Dès le départ, le Président Christian DOUMERC souhaitait la bienvenue à tous avant de céder le micro à Jacques BLANDINO, l'organisateur avec Christian BENARD de cette journée découverte. Jacques BLANDINO nous a rappelé le déroulement des activités qui nous attendaient et que nous allons maintenant découvrir.

Arrivés vers neuf heures trente, un peu en avance sur l'horaire du rendez vous avec notre guide, nous avons eu le temps de boire un petit café et l'occasion de visiter l'unique toilette du lieu particulièrement visitée.

À dix heures, nous étions devant la mairie, point de départ de la découverte qui commença par un rappel historique de la cité. Cette dernière est déjà mentionnée comme une petite ville fortifiée en 1025. Elle fut un des lieux de résistance du catharisme prise par Simon de MONTFORT avant de devenir un évêché vers 1300. C'est à partir de ce socle historique que l'on va découvrir les vestiges de son passé dans le centre ancien de la ville.

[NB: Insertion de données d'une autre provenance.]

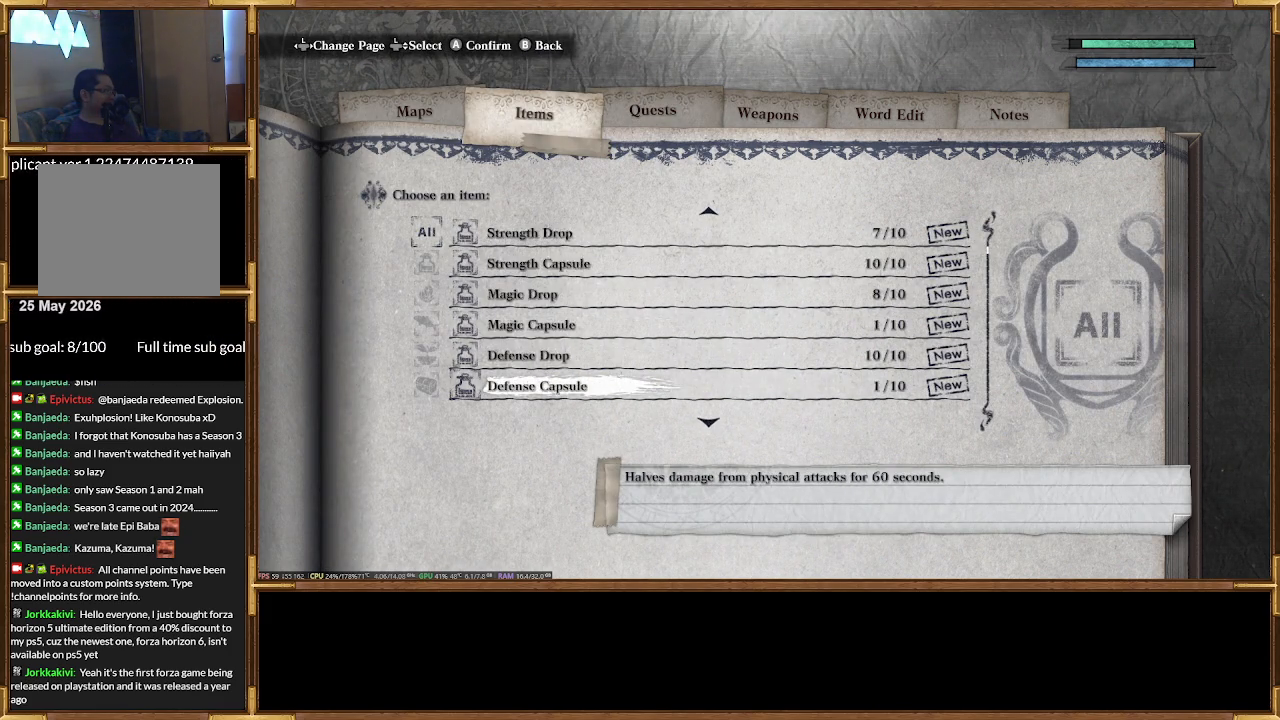
{"buttons": ["DPAD_DOWN"], "events": []}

De la mairie nous avons rejoint les jardins de l'évêché où se situait l'emplacement de l'ancien palais épiscopal ; aujourd'hui, c'est un bel emplacement arboré de magnifiques cèdres. On y découvre aussi une statue de Las Cases, le mémorialiste de Napoléon. Las Cases était un Vauréen, nom des habitants de Lavaur. Avant d'entrer découvrir la cathédrale Saint-Alain, notre guide nous fait découvrir à partir du chevet de ce monument un magnifique point de vue sur la vallée de l'Agout qui coule au pied de la ville. On était censé y découvrir sur la rive droite de l'Agout, le pigeonnier le plus ancien du département du Tarn, daté de 1614.

La cathédrale Saint-Alain, chef d’œuvre de l'architecture gothique méridionale construite à partir de 1255 a subi de nombreuses transformations au gré des évêques qui s'y sont succédé. A l'intérieur, en raison des travaux de rénovation en cours et du vacarme généré, peut-être volontairement par les ouvriers, il a été difficile de suivre les explications, pourtant intéressantes, de notre guide. Néanmoins, on a pu y découvrir des peintures en trompe l’œil tout à fait remarquables. Pris par les explications, nous avons, pour quelques uns, manqué le spectacle du jacquemart qui a sonné les onze coups de 11 heures.

Nous avons ensuite rejoint l'esplanade du Plô, site primitif de l'histoire urbaine de Lavaur sur lequel se trouvait le castrum, terme qui désignait le camp d'une Légion romaine. Aujourd'hui, ce site est transformé en esplanade publique qui surplombe la vallée de l'Agout.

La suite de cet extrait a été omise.